The problem is even worse in developing countries with uninformed consumers, and lack of stable institutions and property rights. In addition to destroying the land, thousands of farmers die from exposure to these chemicals every year.

Flax Linen

Why linen is so sustainable? Although linen has been around for ages, it’s always been a very sustainable crop that is less invasive on our earth and on our health. Growing flax requires less water than cotton. There is very little waste with flax; other part of the plant, like the seeds, can be used to produce linseed oil or flax seeds for consumption. Linen typically requires fewer pesticides, herbicides and fungicides than cotton.

Hemp Fabric

Hemp clothing is made from a natural fiber with many amazing advantages, both ecological and personal.

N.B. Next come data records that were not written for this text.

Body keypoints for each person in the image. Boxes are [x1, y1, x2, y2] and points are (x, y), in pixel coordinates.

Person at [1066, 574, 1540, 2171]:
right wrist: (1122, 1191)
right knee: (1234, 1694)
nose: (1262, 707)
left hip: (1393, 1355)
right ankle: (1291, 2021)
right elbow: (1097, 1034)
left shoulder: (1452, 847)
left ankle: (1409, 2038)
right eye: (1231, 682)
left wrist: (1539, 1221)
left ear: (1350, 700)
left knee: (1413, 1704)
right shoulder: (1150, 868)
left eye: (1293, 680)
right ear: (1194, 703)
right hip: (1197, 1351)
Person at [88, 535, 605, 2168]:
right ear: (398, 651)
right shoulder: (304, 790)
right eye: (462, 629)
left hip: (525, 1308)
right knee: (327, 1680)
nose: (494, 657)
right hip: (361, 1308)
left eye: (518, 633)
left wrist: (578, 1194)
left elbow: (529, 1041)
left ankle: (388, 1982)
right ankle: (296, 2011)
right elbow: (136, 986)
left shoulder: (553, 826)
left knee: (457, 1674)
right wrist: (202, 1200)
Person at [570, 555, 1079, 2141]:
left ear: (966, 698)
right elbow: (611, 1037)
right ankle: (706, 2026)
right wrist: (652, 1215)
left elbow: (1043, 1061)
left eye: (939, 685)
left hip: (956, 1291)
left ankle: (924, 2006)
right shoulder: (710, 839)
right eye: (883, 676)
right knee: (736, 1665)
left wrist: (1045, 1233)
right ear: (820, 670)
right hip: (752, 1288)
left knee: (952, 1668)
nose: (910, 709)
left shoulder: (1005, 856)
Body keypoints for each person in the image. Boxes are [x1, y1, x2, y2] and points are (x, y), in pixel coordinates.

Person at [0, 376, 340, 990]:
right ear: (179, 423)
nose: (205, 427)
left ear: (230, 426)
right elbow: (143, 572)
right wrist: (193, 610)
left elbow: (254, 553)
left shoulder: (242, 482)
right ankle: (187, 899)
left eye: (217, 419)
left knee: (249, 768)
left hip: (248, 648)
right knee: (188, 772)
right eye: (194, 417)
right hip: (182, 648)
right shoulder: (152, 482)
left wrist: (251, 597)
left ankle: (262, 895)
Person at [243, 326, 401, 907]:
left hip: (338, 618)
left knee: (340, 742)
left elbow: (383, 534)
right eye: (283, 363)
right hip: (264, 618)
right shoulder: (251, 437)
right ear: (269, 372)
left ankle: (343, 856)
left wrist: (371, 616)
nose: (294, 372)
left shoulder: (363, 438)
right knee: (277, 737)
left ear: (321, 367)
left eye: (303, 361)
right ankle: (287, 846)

Every piece of hemp clothing begins on the farm, where ecological methods may easily be used. Hemp is a hardy crop, so it can be grown very successfully with no chemical additives. It also grows quickly, providing a great deal of usable material per acre. The fibers used in hemp clothing come from the stem of the plant, so after harvesting, centuries-old mechanical techniques may be used to separated the the strands and prepare them for processing.

In the next phase of construction, hemp clothing has more remarkable advantages. The soft natural color of hemp accepts sustainable dyes easily, and can also be bleached without harsh chemicals. Although many types of fabric can be woven from 100% hemp, it also combines well with a wide variety of natural and man-made fibers for a very diverse range of textures and properties.

When it’s ready to wear, hemp clothing has a lot of personal advantages, too. The fabric has a soft feel and stands up to a lot of wear, due to hemp’s long, strong fiber structure. Hemp clothing is also very breathable and has excellent insulation properties, keeping the wearer warm in cool weather and cool in the summer. Because of the usual natural processing techniques, hemp clothing is an excellent choice for people with chemical sensitivities.

Hemp clothing is so durable that it tends to last for a long time, making it well suited to classic and versatile styles suitable for years of wear. Besides being strong, the material is mold-, mildew-, and microbe-resistant, making it nearly indestructible with normal use. Luckily, it stands up well to repeated washings and never needs dry cleaning, growing softer and more comfortable over time. Of course, nothing lasts forever, but when hemp clothing is no longer wearable it can biodegrade completely, leading to a minimal ecological footprint over the whole life of each garment.